Andrea Rivera, Ulderico Pesce, le ScuderieMArteLive al Palladium

andrea_riveraMartedì 23 febbraio 2010, dalle ore 20 al Teatro Palladium, Piazza Bartolomeo Romano 8 - Roma (Garbatella) .

È l’anno del MArteLive numero 10: dieci anni di selezioni dal vivo e concorsi, serate musicali, reading, e ancora performance teatrali e arte di strada, sempre in location inusuali per portare l’arte in luoghi diversi creando circuiti alternativi.


Tanti sono stati i giovani talenti scoperti in queste 10 edizioni che lo Spettacolo Totale ha voluto accompagnare anche dopo la scoperta, nei primi passi della loro carriera. Il progetto ScuderieMArteLive riunisce i migliori artisti che nel corso degli anni si sono distinti ognuno nella propria categoria, con il doppio scopo di promuovere l'artista e l'evento.

Martedì 23 febbraio alle Scuderie verrà dedicata un’intera serata speciale al Teatro Palladium di Roma, uno dei luoghi della capitale che più si prestano alle intersezioni di generi differenti. In piena filosofia MArteLive, la serata si snoderà tra diverse performance ognuna dedicata ad una specifica espressione artistica.

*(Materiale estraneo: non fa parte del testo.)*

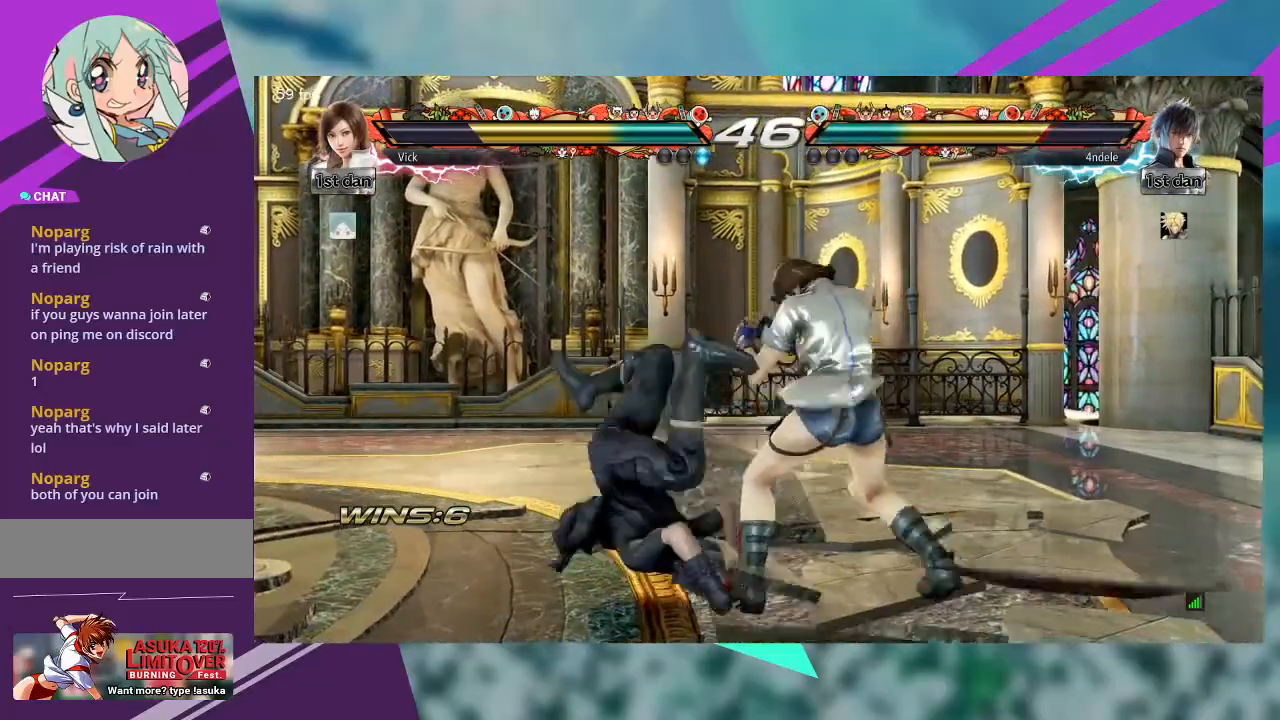
Gameplay with a controller (arcade stick); each line is a JSON object with the inputs held at the frame after it. "events" lists button and stick changes between this image and that frame as [ms after this image, input, new state], when the widget could be followed in between. Not read: L1 L3 R3 SQUARE other_buttons.
{"buttons": [], "left_stick": "center", "events": [[367, "TRIANGLE", "down"], [367, "left_stick", "center"], [467, "TRIANGLE", "up"]]}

In apertura dalle 20:00 il foyer del teatro accoglierà l’esposizione INmusica: linea e melodia, accordo e accostamento armonico di colori, dinamica musicale e del segno. Luca Morici, l’autore, esplora l'intimo rapporto tra musica e pittura.
Alle 21 si entrerà nel vivo della serata. I reading letterari saranno animati dagli autori Claudio Renzi e Luca Latini. Il primo affronta sia la poesia che la narrativa con uno stile introspettivo e romantico integrato dalla comicità . Il secondo, sul palco con i suoi “Articoli Sparsi dal mondo, senza specificare quale" , è un poeta che presenta un genere particolare per il nostro tempo, quello epico, ma  dallo stile comico/surreale, che nelle sue parole “offre fino alla fine un sottile sapore amaro celato tra le trame dell’intreccio poetico-narrativo”.

Per la musica saliranno sul palco i Soul Drivers, gruppo di ispirazone Brit-pop primo classificato nell’edizione scorsa, e gli Underdog, una delle band rivelazione degli ultimi anni, miscela ritmica di sonorità jazzistiche e stili inusuali.
Il teatro sarà rappresentato da un nome d’eccezione come Ulderico Pesce, autore di quel genere definito teatro civile, accanto alla vincitrice della sezione Teatro 2009 Chiara Tomarelli, regista e interprete di Madonne di Beslan. Tratto da testimonianze raccolte a Beslan dalla giornalista Anna Politkovskaja l’anno dopo la tragedia, lo spettacolo si presenta come un nudo lavoro di resa di testimonianza e di riflessione aperta.

Per la danza si esibiranno la compagnia Nonna Danza, ancora un primo posto del 2009, e Silvia Ceccangeli con spezzoni degli spettacoli Breath - Un soffio di bellezza svelata contro tutti gli abiti galera che ti imprigionano fino a soffocarti ogni giorno di più - e Sunday Morning, la difficoltà, a volte l’impossibilità, di realizzare se stessi, vivere e viversi completamente in un’esistenza costretta come in un carcere.
Infine, troveranno posto sul palco anche le arti circensi con gli artisti Lucignolo e Michel Baguette. Artista poliedrico, Lucignolo vanta un lungo curriculum e tanto studio di moltieplic aspetti dell’arte circense, dalla clownerie pura al mimo, dal trapezio fino al cavo sospeso. Michel Baguette porterà invece sulla scena il palo cinese, capace di creare coreografie aeree e atmosfere da sogno.


GUEST: Andrea Rivera

Moderno cantastorie

Andrea Rivera è un moderno cantastorie popolare che propone, con lo spettacolo PROSSIME APERTURE, una personale e sincera galleria di sentimenti.

Violento e irriverente, a volte spiazzante ma spesso altrettanto poetico, Rivera parla di noi, dei nostri limiti, dei nostri vizi, della politica e delle nostre speranze, dimenticate o svendute e lo fa con monologhi, canzoni, interviste esilaranti, dialoghi surreali.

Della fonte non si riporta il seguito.